Brief: Each record that follows is to be output in full, precisely as written.

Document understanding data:
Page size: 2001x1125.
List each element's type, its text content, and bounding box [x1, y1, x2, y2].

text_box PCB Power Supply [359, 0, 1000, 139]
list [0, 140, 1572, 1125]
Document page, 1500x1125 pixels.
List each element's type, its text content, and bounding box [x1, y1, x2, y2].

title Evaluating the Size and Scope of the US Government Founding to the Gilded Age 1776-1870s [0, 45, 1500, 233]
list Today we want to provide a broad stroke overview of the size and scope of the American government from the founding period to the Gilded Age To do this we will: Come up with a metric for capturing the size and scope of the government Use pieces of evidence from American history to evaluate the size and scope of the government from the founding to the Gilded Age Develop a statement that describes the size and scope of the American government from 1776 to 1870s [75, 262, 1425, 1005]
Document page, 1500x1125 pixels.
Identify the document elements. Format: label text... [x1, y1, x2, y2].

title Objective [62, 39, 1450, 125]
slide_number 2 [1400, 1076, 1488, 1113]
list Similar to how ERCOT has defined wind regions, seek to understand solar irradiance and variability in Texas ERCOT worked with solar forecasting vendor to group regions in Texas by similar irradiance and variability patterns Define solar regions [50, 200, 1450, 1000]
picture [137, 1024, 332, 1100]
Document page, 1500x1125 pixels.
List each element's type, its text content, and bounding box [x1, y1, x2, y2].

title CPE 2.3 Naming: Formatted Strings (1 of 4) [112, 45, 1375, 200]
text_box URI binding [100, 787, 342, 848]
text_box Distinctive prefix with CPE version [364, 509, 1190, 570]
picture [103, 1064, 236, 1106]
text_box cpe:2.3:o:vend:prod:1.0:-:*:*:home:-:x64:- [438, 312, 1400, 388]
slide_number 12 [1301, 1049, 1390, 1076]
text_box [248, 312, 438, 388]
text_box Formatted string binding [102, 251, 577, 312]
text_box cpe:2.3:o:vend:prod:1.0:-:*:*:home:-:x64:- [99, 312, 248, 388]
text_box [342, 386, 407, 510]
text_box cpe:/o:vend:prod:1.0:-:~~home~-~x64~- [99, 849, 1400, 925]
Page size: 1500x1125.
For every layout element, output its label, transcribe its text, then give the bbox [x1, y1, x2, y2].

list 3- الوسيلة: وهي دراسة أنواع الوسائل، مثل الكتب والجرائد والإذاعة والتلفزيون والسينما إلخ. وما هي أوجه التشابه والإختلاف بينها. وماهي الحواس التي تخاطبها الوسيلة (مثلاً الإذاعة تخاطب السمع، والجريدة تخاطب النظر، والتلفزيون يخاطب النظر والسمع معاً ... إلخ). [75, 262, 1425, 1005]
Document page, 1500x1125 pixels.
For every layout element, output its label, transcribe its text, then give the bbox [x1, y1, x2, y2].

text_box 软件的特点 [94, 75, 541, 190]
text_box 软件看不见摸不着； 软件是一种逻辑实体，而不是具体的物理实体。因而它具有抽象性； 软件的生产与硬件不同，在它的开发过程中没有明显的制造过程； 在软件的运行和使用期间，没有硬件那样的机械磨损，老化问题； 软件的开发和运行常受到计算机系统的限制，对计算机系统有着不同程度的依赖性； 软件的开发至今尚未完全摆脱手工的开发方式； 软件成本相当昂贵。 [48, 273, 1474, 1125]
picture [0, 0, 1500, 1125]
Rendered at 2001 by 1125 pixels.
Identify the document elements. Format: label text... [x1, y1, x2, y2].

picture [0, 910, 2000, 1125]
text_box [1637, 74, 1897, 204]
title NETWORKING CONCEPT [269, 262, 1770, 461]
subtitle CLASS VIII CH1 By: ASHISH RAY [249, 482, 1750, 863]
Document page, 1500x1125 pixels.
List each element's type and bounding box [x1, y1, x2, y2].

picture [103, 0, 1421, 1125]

Result:
Page size: 2001x1125.
List each element's type, its text content, and bounding box [x1, y1, x2, y2].

text_box PCB Power Supply [359, 0, 1000, 139]
list [0, 140, 1572, 1125]
Document page, 1500x1125 pixels.
List each element's type, its text content, and bounding box [x1, y1, x2, y2].

title Evaluating the Size and Scope of the US Government Founding to the Gilded Age 1776-1870s [0, 45, 1500, 233]
list Today we want to provide a broad stroke overview of the size and scope of the American government from the founding period to the Gilded Age To do this we will: Come up with a metric for capturing the size and scope of the government Use pieces of evidence from American history to evaluate the size and scope of the government from the founding to the Gilded Age Develop a statement that describes the size and scope of the American government from 1776 to 1870s [75, 262, 1425, 1005]
Document page, 1500x1125 pixels.
Identify the document elements. Format: label text... [x1, y1, x2, y2].

title Objective [62, 39, 1450, 125]
slide_number 2 [1400, 1076, 1488, 1113]
list Similar to how ERCOT has defined wind regions, seek to understand solar irradiance and variability in Texas ERCOT worked with solar forecasting vendor to group regions in Texas by similar irradiance and variability patterns Define solar regions [50, 200, 1450, 1000]
picture [137, 1024, 332, 1100]
Document page, 1500x1125 pixels.
List each element's type, its text content, and bounding box [x1, y1, x2, y2].

title CPE 2.3 Naming: Formatted Strings (1 of 4) [112, 45, 1375, 200]
text_box URI binding [100, 787, 342, 848]
text_box Distinctive prefix with CPE version [364, 509, 1190, 570]
picture [103, 1064, 236, 1106]
text_box cpe:2.3:o:vend:prod:1.0:-:*:*:home:-:x64:- [438, 312, 1400, 388]
slide_number 12 [1301, 1049, 1390, 1076]
text_box [248, 312, 438, 388]
text_box Formatted string binding [102, 251, 577, 312]
text_box cpe:2.3:o:vend:prod:1.0:-:*:*:home:-:x64:- [99, 312, 248, 388]
text_box [342, 386, 407, 510]
text_box cpe:/o:vend:prod:1.0:-:~~home~-~x64~- [99, 849, 1400, 925]
Page size: 1500x1125.
For every layout element, output its label, transcribe its text, then give the bbox [x1, y1, x2, y2].

list 3- الوسيلة: وهي دراسة أنواع الوسائل، مثل الكتب والجرائد والإذاعة والتلفزيون والسينما إلخ. وما هي أوجه التشابه والإختلاف بينها. وماهي الحواس التي تخاطبها الوسيلة (مثلاً الإذاعة تخاطب السمع، والجريدة تخاطب النظر، والتلفزيون يخاطب النظر والسمع معاً ... إلخ). [75, 262, 1425, 1005]
Document page, 1500x1125 pixels.
For every layout element, output its label, transcribe its text, then give the bbox [x1, y1, x2, y2].

text_box 软件的特点 [94, 75, 541, 190]
text_box 软件看不见摸不着； 软件是一种逻辑实体，而不是具体的物理实体。因而它具有抽象性； 软件的生产与硬件不同，在它的开发过程中没有明显的制造过程； 在软件的运行和使用期间，没有硬件那样的机械磨损，老化问题； 软件的开发和运行常受到计算机系统的限制，对计算机系统有着不同程度的依赖性； 软件的开发至今尚未完全摆脱手工的开发方式； 软件成本相当昂贵。 [48, 273, 1474, 1125]
picture [0, 0, 1500, 1125]
Rendered at 2001 by 1125 pixels.
Identify the document elements. Format: label text... [x1, y1, x2, y2].

picture [0, 910, 2000, 1125]
text_box [1637, 74, 1897, 204]
title NETWORKING CONCEPT [269, 262, 1770, 461]
subtitle CLASS VIII CH1 By: ASHISH RAY [249, 482, 1750, 863]
Document page, 1500x1125 pixels.
List each element's type and bounding box [x1, y1, x2, y2].

picture [103, 0, 1421, 1125]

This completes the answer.